While IR-6 centrifuges have been used at Fordow and at Natanz above ground to enrich to 60 percent, some specialists have suggested Iran faces technical difficulties with more advanced machines with progress also hampered by the June 2021 attack on the manufacturing plant at Karaj, also attributed to Israel.
Talks aimed at restoring the JCPOA have appeared frozen since April, when Iran and the US exchanged several communiques through European Union mediators. Some analysts attribute the delay to the US November 8 Congressional elections with President Joe Biden anxious not to add Republican criticism of Iran policy to the unpopularity of high gasoline prices.
While the three European JCPOA signatories – France, Germany and the United Kingdom – have aligned with US criticism of Iran over its responses to IAEA questions over pre-2003 nuclear work, Russia and China have argued that both Washington and Tehran need to negotiate more seriously.

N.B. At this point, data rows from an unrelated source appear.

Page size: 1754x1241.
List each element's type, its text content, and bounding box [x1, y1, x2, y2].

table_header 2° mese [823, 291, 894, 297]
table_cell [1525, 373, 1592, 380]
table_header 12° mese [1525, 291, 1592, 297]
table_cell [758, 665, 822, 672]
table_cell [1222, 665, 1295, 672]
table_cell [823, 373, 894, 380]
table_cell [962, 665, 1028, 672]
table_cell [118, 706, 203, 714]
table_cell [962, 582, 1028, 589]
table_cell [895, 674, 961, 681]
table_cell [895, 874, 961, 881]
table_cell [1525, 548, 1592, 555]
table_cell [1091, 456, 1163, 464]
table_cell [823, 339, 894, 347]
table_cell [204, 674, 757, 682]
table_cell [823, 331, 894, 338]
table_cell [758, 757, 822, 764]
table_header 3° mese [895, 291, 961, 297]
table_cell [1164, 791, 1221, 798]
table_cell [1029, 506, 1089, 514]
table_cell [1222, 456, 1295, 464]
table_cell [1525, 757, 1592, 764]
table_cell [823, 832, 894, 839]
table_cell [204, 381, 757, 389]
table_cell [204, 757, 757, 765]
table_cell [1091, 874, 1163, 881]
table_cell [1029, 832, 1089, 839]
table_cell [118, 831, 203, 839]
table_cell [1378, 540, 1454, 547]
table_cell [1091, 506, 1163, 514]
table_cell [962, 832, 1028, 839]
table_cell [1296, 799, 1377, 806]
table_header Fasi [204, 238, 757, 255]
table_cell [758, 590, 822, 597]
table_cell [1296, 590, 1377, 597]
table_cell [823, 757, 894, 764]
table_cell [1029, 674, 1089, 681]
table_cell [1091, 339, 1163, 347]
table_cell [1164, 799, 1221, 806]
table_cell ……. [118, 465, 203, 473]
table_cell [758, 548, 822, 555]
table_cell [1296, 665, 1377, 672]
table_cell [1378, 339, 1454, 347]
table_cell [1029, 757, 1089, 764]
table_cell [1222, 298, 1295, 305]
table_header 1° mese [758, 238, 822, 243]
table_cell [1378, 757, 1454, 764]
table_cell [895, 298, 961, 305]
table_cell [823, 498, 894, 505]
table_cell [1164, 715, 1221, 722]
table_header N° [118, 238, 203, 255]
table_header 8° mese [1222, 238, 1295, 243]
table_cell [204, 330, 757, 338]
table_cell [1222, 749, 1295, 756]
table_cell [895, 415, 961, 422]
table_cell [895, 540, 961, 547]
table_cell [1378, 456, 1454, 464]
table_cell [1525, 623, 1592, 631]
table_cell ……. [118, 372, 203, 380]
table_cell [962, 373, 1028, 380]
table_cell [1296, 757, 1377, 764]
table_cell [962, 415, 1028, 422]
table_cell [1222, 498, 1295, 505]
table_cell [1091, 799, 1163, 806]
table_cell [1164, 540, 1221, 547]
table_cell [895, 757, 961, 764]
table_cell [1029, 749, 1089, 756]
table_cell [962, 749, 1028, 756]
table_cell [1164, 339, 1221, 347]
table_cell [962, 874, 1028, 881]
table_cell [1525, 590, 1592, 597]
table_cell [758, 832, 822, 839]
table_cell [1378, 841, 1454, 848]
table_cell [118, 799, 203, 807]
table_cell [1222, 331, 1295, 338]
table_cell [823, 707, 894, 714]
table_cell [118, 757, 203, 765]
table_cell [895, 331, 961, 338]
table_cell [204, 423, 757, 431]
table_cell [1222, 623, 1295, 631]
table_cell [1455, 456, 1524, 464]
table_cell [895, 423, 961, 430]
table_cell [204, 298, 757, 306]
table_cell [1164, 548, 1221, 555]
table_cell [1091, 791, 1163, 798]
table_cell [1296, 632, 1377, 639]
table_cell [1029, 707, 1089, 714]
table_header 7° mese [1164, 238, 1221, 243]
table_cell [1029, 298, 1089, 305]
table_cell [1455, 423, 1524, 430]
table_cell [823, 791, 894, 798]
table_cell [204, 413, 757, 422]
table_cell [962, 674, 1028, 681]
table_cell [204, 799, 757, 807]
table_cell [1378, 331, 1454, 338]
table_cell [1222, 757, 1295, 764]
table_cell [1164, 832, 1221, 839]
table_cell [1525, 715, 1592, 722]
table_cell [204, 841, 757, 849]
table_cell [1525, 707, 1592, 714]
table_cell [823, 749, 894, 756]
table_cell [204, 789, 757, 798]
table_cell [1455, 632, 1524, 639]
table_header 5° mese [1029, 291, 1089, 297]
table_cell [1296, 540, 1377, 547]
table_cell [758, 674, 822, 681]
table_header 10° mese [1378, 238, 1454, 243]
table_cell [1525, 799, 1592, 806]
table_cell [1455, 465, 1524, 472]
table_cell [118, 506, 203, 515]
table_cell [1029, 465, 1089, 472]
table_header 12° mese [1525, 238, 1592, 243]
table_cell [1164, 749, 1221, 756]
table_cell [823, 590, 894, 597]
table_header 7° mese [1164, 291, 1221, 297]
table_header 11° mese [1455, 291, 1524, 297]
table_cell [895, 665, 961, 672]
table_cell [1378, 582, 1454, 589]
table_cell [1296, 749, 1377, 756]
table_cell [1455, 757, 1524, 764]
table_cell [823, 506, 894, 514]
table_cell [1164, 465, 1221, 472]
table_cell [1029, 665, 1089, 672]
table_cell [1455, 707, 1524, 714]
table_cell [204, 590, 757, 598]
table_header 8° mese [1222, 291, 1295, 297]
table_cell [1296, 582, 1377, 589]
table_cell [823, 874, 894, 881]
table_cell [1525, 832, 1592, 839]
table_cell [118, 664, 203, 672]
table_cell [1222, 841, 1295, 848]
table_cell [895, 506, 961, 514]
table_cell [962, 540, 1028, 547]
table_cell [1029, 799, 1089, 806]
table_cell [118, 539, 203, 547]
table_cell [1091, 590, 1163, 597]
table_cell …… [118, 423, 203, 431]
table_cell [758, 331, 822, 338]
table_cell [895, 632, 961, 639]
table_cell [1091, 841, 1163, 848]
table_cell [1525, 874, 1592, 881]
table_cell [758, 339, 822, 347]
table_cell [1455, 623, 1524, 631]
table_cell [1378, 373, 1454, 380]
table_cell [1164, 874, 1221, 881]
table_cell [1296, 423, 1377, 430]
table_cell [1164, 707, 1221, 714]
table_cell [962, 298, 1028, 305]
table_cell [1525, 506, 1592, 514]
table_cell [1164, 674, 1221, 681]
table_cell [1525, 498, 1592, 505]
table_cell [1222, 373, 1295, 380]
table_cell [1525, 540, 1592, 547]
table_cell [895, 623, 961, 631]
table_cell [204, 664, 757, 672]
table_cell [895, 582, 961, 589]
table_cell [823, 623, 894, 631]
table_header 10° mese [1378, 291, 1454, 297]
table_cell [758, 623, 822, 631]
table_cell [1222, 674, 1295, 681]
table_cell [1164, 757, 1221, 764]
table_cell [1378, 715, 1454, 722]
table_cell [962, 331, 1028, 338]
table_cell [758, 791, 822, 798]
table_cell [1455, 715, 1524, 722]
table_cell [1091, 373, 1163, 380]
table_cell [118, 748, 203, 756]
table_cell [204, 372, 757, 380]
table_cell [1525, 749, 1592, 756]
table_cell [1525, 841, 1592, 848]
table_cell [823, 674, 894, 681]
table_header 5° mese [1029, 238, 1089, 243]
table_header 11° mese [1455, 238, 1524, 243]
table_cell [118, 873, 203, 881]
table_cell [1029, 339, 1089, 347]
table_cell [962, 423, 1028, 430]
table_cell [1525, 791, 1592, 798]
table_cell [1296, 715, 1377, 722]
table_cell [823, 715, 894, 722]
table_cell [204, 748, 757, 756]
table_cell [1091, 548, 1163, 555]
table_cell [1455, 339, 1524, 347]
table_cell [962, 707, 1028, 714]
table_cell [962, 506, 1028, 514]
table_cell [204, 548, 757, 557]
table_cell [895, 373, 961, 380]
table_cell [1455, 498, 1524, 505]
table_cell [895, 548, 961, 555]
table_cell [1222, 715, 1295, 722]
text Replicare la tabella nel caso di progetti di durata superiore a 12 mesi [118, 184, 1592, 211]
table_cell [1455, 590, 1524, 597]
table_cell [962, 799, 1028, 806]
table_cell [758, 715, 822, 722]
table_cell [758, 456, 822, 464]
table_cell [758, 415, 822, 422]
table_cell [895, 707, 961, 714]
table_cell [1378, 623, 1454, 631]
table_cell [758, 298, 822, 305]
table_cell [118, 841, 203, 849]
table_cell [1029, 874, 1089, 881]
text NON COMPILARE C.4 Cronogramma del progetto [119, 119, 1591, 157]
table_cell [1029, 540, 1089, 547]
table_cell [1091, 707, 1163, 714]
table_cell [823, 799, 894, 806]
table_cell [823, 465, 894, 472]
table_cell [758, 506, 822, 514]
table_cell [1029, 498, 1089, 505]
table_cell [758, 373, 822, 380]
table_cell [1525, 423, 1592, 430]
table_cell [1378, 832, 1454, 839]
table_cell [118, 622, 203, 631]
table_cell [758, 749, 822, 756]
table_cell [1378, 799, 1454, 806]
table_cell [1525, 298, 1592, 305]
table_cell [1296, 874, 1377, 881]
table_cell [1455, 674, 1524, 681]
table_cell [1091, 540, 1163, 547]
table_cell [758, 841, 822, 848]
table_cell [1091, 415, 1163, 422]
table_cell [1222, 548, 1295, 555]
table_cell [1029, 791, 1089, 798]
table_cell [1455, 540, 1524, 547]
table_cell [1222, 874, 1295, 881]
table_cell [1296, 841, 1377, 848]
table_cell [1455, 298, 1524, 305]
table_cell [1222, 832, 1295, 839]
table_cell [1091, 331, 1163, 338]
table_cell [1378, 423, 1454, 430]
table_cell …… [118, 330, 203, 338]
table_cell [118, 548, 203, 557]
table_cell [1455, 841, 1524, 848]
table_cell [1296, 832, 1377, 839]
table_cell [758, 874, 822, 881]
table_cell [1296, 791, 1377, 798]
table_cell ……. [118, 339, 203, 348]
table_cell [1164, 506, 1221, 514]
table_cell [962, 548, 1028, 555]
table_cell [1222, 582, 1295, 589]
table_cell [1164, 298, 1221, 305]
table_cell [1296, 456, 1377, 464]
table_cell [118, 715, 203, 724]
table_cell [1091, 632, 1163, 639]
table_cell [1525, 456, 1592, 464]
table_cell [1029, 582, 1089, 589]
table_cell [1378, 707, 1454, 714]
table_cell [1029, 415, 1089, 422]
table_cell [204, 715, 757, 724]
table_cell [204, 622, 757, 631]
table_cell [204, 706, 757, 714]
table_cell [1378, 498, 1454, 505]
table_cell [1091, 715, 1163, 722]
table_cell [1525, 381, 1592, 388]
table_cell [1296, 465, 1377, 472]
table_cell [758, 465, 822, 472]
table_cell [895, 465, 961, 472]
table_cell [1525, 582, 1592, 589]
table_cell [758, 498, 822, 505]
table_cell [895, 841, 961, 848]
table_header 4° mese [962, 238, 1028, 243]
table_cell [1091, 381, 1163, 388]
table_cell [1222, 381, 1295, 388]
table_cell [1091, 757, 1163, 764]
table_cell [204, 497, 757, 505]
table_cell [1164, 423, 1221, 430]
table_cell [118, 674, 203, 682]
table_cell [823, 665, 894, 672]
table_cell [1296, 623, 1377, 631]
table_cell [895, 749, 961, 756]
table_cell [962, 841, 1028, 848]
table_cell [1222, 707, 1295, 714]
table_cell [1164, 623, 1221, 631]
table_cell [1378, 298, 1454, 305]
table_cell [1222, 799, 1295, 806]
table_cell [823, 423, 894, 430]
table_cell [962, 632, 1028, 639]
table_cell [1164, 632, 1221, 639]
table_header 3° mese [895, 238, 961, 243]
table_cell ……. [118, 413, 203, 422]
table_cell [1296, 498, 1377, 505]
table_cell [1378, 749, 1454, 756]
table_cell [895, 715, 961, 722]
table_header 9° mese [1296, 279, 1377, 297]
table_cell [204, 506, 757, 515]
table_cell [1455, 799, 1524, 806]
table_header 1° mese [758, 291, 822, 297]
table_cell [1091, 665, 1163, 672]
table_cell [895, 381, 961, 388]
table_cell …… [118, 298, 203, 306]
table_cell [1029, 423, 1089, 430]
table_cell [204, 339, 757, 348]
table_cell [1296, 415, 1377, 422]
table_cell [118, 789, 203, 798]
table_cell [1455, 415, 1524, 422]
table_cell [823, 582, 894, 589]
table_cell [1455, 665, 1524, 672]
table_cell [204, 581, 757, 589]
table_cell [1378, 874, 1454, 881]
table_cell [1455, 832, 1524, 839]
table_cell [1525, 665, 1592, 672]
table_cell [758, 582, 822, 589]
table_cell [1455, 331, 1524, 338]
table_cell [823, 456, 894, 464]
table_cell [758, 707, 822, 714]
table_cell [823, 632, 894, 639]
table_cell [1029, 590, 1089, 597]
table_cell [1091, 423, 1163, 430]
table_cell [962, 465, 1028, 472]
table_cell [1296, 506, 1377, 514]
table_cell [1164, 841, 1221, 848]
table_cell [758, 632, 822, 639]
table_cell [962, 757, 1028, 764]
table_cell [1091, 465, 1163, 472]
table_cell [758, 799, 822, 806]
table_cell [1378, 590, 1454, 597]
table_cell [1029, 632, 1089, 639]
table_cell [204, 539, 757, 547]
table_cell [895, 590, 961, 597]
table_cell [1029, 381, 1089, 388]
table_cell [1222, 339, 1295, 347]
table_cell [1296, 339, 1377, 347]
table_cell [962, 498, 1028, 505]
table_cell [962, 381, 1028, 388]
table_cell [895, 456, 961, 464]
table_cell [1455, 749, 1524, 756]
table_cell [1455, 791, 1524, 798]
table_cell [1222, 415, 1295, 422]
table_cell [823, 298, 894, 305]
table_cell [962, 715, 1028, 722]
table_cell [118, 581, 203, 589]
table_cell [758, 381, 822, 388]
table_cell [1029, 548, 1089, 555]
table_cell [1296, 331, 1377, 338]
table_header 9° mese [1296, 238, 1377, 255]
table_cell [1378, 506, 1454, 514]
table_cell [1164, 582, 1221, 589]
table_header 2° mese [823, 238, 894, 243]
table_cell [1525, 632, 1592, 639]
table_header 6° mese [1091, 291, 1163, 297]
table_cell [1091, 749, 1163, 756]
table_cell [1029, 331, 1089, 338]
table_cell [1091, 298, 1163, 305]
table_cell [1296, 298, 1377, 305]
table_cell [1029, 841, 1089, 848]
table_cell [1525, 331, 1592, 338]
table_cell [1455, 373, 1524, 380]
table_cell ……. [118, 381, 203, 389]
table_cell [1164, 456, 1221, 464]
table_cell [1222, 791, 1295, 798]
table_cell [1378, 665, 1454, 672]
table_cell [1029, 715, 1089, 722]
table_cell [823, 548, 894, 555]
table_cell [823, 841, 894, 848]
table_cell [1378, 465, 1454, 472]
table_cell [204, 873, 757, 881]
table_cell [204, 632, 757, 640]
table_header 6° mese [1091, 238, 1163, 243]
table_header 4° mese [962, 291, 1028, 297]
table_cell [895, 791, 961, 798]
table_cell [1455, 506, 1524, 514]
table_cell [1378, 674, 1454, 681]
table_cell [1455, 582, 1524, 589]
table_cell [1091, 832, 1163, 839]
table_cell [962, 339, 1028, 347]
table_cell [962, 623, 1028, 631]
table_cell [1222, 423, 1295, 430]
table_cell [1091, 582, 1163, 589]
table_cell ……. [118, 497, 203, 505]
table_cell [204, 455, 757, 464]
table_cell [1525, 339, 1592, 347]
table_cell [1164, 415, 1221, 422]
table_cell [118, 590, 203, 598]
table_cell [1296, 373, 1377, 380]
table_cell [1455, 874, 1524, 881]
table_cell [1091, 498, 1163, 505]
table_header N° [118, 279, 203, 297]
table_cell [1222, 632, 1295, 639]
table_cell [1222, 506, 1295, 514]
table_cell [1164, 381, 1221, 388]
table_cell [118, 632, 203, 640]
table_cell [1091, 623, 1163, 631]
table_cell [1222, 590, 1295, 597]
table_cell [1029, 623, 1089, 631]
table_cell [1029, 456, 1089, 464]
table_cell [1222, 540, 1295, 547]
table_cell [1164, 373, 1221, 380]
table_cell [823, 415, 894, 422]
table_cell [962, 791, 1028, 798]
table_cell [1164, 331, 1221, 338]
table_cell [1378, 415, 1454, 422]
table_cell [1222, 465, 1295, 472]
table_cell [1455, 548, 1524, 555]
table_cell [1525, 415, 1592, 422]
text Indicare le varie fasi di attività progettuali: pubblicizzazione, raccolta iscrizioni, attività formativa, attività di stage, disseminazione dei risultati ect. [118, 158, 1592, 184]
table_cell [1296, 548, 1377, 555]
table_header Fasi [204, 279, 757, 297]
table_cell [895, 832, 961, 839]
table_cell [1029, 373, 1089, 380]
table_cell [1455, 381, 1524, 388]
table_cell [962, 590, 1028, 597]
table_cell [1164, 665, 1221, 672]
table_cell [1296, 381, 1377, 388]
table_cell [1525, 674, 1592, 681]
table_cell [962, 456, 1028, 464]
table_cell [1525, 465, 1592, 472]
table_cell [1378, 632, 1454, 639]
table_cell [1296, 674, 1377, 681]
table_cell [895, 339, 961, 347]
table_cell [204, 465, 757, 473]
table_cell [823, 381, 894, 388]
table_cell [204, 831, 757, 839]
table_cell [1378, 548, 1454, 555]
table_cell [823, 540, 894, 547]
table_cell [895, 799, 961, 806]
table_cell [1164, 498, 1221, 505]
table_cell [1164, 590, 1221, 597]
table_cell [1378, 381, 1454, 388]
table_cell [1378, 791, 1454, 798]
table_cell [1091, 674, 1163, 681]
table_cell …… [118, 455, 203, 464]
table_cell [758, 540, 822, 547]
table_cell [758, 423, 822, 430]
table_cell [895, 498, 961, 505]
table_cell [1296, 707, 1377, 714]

Iran has said both that the pre-2003 IAEA enquiries, centered on unexplained uranium traces, should be shelved, citing a 2015 precedent, and that it needs ‘guarantees’ against economic damage should the US leave a renewed JCPOA and reimpose sanctions. Wang Chang, deputy head of China’s IAEA mission, told the IAEA board last month that there was “neither urgency nor proliferation risk” in “possible nuclear activities that took place decades ago, if at all.” China is an ally of Iran and the only major buyer of Iranian oil, ignoring US sanctions.
Reports in August that US-Iran contacts had found a form of words dealing with the IAEA enquiries apparently came to naught. IAEA director-general Rafael Mariano Grossi in an interview August 23 suggested questions over the uranium trades might be better tackled with the JCPOA back in place. Grossi met with AEOI head Mohammad Eslami in New York in September.